What is expected:
The full listing, minus its pictures, should be printed again exactly as it stands.

***

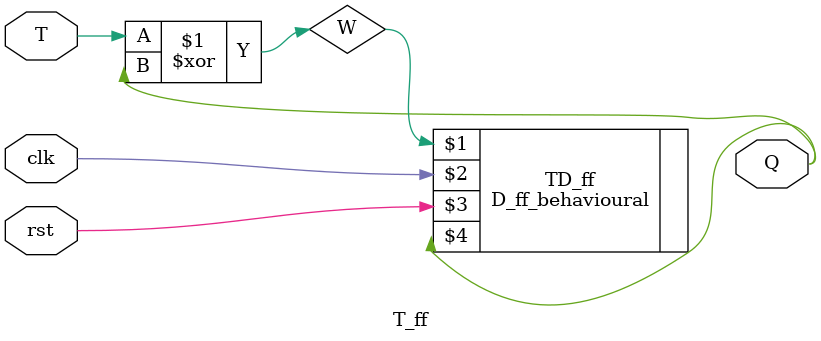
<source format=v>
module T_ff(input T,clk,rst,output Q);
 wire W;
 assign W = T^Q;
 
 D_ff_behavioural TD_ff(W,clk,rst,Q);
 
 endmodule
   
</source>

***

Completed task:
<source format=v>
module T_ff(input T,clk,rst,output Q);
 wire W;
 assign W = T^Q;
 
 D_ff_behavioural TD_ff(W,clk,rst,Q);
 
 endmodule
   
</source>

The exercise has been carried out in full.